Nous le voyons donc, le statut du fermage doit nécessairement évoluer, tout en conservant ce subtil équilibre entre les droits et les attentes de chacun, tout en garantissant la pérennité de nos exploitations, la qualité des biens qui nous sont confiés par nos bailleurs, et la juste rémunération de chacun.
Pourquoi chercher à définir un statut de l’agriculteur actif?
L.R. - Les enjeux sont multiples. Ce ne sont pas seulement les fermiers qui ont un intérêt à ce que le statut d’agriculteur actif soit clairement défini, mais l’ensemble de notre profession. La première raison est assez simple : peut-on laisser des terres être cultivées par des personnes dont ce ne serait pas le métier? Ceci est la porte ouverte à la dévalorisation de notre métier, la perte de nos savoir-faire, la désertification de nos campagnes et, au final, la diminution de notre compétitivité et de la productivité de nos exploitations.
La possibilité de reprise de terres par des non-agriculteurs qui les feraient travailler à façon est une vision bien court terme de la meilleure valorisation que celle apportée par la mise à bail. Le travail à façon est un miroir aux alouettes : qui maîtrise quoi ? quelle garantie pour l’avenir ? quelle responsabilité des uns et des autres ? quid de l’installation de jeunes agriculteurs ? et enfin, combien d’exploitations seraient mises en péril à force de démantèlements ? Il est urgent de reprendre la main pour ne pas mettre en péril nos structures d’exploitations qui sont devenues, au fil du temps, de véritables entreprises. Alors probablement, devrions-nous revenir à des choses plus simples pour définir ce statut de l’agriculteur actif, avec comme base la définition du Petit Larousse qui édicte qu’un agriculteur est «celui qui cultive la terre»...
Q - Vous vous êtes battu pour définir une nouvelle grille des fermages à points, applicable dans l’Oise depuis le 31 mars 2016. Comment est-elle perçue?
L.R. - La profession commence simplement à s’approprier cette grille à points dans le département, que ce soit de la part des agriculteurs, des bailleurs ou bien des notaires. Cependant, les retours sont, comme dans tous les autres départements qui l’ont mise en place avant nous, extrêmement favorables, tant du côté des fermiers, que du côté des propriétaires. Même si ce n’est pas un état des lieux, la grille permet à chacune des parties de bien avoir à l’esprit la qualité du bien qu’il loue, tant en termes de qualité de la terre, que de taille de parcelle, d’accessibilité ou de topographie. Elle laisse cependant suffisamment de latitude pour qu’existe toujours une réelle possibilité de discussion entre le fermier et le bailleur.

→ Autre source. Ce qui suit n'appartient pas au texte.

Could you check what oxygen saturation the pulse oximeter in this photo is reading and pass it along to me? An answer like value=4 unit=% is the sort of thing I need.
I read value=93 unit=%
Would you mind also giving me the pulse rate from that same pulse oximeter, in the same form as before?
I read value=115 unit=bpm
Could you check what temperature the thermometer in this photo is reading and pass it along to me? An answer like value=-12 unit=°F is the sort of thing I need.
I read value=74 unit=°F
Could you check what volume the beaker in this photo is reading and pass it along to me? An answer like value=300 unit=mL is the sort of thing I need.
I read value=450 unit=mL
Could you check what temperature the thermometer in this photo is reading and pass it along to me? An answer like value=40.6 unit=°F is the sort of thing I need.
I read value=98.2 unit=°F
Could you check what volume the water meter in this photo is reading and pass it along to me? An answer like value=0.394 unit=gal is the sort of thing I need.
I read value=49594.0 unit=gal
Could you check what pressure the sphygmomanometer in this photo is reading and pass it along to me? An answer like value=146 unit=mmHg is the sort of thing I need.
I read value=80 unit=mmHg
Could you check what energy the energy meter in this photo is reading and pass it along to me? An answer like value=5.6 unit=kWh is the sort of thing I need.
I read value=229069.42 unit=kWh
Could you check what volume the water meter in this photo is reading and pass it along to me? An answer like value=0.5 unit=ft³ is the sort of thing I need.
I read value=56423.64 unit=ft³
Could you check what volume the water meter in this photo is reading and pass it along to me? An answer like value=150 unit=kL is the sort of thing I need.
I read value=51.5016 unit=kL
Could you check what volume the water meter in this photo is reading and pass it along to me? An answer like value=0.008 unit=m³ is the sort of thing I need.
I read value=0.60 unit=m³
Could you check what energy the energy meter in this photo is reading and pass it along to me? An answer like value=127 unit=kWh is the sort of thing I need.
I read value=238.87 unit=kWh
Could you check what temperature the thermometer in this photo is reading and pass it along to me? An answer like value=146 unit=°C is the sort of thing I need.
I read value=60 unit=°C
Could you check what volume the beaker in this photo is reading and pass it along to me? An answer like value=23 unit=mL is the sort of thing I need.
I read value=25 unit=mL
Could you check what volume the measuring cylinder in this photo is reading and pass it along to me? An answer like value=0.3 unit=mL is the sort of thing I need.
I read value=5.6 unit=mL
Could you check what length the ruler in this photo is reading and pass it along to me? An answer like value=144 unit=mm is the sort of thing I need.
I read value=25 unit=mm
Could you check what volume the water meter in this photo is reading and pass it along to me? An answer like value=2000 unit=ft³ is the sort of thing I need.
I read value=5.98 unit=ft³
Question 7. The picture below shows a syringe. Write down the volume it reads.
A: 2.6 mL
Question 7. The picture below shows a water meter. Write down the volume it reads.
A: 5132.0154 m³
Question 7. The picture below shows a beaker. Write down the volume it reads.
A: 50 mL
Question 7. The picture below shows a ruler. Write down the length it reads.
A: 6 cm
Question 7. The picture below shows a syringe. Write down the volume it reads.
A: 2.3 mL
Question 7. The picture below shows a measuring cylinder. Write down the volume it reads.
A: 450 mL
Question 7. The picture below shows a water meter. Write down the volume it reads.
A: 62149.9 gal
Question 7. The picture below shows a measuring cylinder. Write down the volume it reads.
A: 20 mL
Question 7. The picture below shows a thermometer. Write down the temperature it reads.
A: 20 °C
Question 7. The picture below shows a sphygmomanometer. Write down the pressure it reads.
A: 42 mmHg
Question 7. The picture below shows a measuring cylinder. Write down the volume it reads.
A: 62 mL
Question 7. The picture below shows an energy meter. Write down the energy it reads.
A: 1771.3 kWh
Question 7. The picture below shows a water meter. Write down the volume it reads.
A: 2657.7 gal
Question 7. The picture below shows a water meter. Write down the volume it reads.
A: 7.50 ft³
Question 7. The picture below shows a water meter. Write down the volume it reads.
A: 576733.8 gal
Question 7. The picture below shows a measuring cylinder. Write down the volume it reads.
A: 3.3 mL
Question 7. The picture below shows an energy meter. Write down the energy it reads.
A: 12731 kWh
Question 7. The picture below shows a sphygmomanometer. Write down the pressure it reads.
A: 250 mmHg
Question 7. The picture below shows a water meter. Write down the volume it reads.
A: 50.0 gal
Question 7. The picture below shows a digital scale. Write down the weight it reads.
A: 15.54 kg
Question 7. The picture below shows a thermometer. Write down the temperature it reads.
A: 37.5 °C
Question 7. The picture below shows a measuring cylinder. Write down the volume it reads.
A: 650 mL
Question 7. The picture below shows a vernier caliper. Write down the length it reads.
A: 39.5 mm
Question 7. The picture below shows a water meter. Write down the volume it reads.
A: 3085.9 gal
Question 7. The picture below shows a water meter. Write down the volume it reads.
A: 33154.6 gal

Une constante revient assez systématiquement : les parcelles de mauvaise qualité sont souvent louées trop cher, et le fermage de celles de bonne qualité est souvent minoré. Au final, tout le monde y trouve son compte, et aucun retour négatif ne nous a été signalé. L’établissement de cette grille est la résultante de discussions ouvertes et constructives entre les sections bailleurs et preneurs de notre département.
Le statut du fermage nous a permis de concentrer nos efforts sur des investissements productifs, de progresser et de développer nos exploitations pour en faire ce qu’elles sont aujourd’hui, des entreprises toujours plus performantes. Sans renier le passé, nous devons savoir faire évoluer ce statut afin de l’adapter aux défis qui sont à notre porte et afin de répondre pleinement aux aspirations des uns et des autres. Mais pour réussir cela, nous devons avoir la capacité à travailler de concert entre SNFM et SNPR. Je suis convaincu que nous en aurons les moyens, car nous en avons véritablement l’ambition.